As a short example we may take a look at “Chapel of Ghouls”. The song itself can be explained as using E major as its main or home key. As in classical music it ventures into the parallel minor and uses off-key passing tones for color. The most important of this is the fact that the guitars in the recording are tuned in E-flat standard tuning, which means that the repetitive muted strumming of the open low string consists of strumming the D (enharmonic equivalent of E flat) note, the seventh in the scale of E major. This gives the chugs a malevolent and dissonant feel. Another thing that should be mentioned is that the first two riff clusters in Chapel of Ghouls are quite unstable, each being in period form (antecedent and consequent phrases which mirror each other, but only the second one resolving). These riffs do not resolve convincingly (they do not land on either the tonic or the dominant when the consequent cadences), giving these both a satisfying feel and a need to continue and be completely resolved which appears to the listener as a will forward instead of a complete thought. This resolution is achieved on the third riff which finally leads to the tonic, but does not rest there, avoiding the typical full-stop feeling by switching into the relative minor (thereby using a flattened third and sixth which sound like off-key passing tones in the context of the major setting) and syncopating the rhythm while an atonal solo blazes above. And so the song is carried on with the mark of genius that cannot be now denied even by those who do not share a personal preference for the song. The songs in this album are not even remotely atonal or even overall dissonant; they make heavy use of the latter with striking effect while the atonality is reserved for solos which mark peaks and tornadoes of raw emotion that are never out of place here and which seem to be born out of the depths of this music.
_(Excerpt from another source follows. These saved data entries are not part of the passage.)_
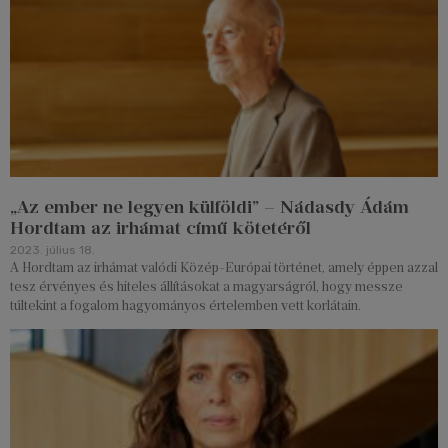
„Az ember ne legyen külföldi” – Nádasdy Ádám
Hordtam az irhámat című kötetéről
2023. július 18.
A Hordtam az irhámat valódi Közép-Európai történet, amely éppen azzal
tesz érvényes és hiteles állításokat a magyarságról, hogy messze
túltekint a fogalom hagyományos értelemben vett korlátain.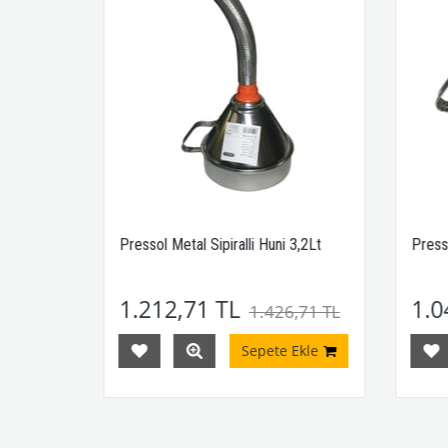
Pressol Metal Sipiralli Huni 3,2Lt
Press
1.212,71 TL
1.0
1 TL
1.426,71 TL
Ekle
Sepete Ekle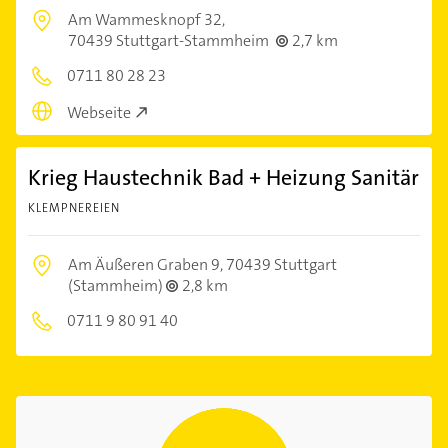
Am Wammesknopf 32,
70439 Stuttgart-Stammheim
2,7 km
0711 80 28 23
Webseite
Krieg Haustechnik Bad + Heizung Sanitär
KLEMPNEREIEN
Am Äußeren Graben 9,
70439 Stuttgart
(Stammheim)
2,8 km
0711 9 80 91 40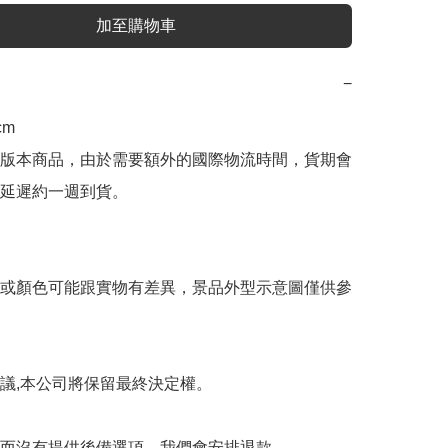
加至購物車
−
m

版本商品，由於需要額外的國際物流時間，貨期會
延遲約一週到貨。

或顏色可能跟實物有差異，景品外型示意圖僅供參
議,本公司將保留最終決定權。

而沒有提供後備選項，我們會安排退款。
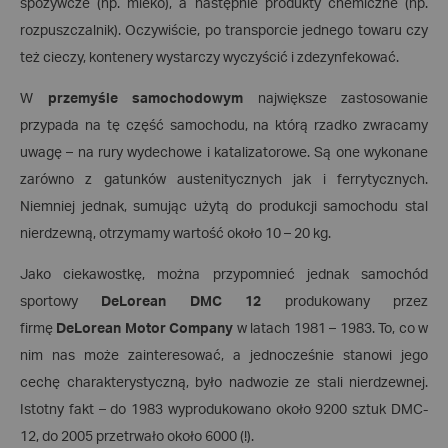
spożywcze (np. mleko), a następnie produkty chemiczne (np.
rozpuszczalnik). Oczywiście, po transporcie jednego towaru czy
też cieczy, kontenery wystarczy wyczyścić i zdezynfekować.
W
przemyśle samochodowym
największe zastosowanie
przypada na tę część samochodu, na którą rzadko zwracamy
uwagę – na rury wydechowe i katalizatorowe. Są one wykonane
zarówno z gatunków austenitycznych jak i ferrytycznych.
Niemniej jednak, sumując użytą do produkcji samochodu stal
nierdzewną, otrzymamy wartość około 10 – 20 kg.
Jako ciekawostkę, można przypomnieć jednak samochód
sportowy
DeLorean DMC 12
produkowany przez
firmę
DeLorean Motor Company
w latach 1981 – 1983. To, co w
nim nas może zainteresować, a jednocześnie stanowi jego
cechę charakterystyczną, było nadwozie ze stali nierdzewnej.
Istotny fakt – do 1983 wyprodukowano około 9200 sztuk DMC-
12, do 2005 przetrwało około 6000 (!).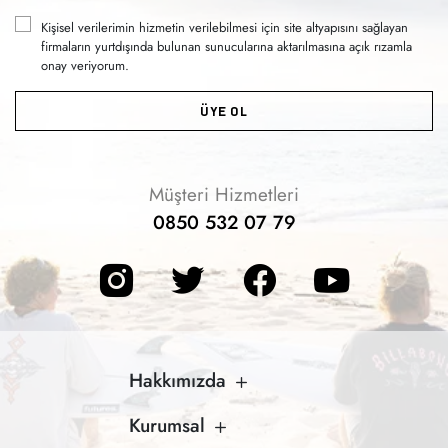
Kişisel verilerimin hizmetin verilebilmesi için site altyapısını sağlayan
firmaların yurtdışında bulunan sunucularına aktarılmasına açık rızamla
onay veriyorum.
ÜYE OL
Müşteri Hizmetleri
0850 532 07 79
Hakkımızda
Kurumsal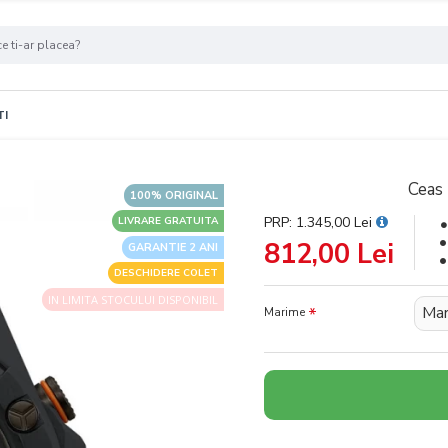
TI
Ceas
100% ORIGINAL
PRP: 1.345,00 Lei
LIVRARE GRATUITA
812,00 Lei
GARANTIE 2 ANI
DESCHIDERE COLET
IN LIMITA STOCULUI DISPONIBIL
Mar
Marime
Atomic Aggressor Sights of Suffering presents us with something that would be best described as a tribute to Altars of Madness-era Morbid Angel. But unlike Morbid Angel, Atomic Aggressor’s songs do not show Azagthoth’s structural cleverness and talent for directing and channeling emotion unavoidably towards strategic points in the song where powerful emotion surges. In fact, it is because this band is bent on sounding like early Morbid Angel that they are completely oblivious to the subtlety of the original composition and thus just manage to place riff after riff which sound like a more retro (sounding a little on the speed metal side at times) version of who they are trying to imitate. The vocals make this intention to imitate even more palpable not only in terms of the style of the growls but the way certain passages are emphasized or rounded off by grunts which in this far weaker music only manage to sound comical, especially if one is familiar with the original band. There is not much to say about this album because it is no more and no less than a bland, third-rate imitation.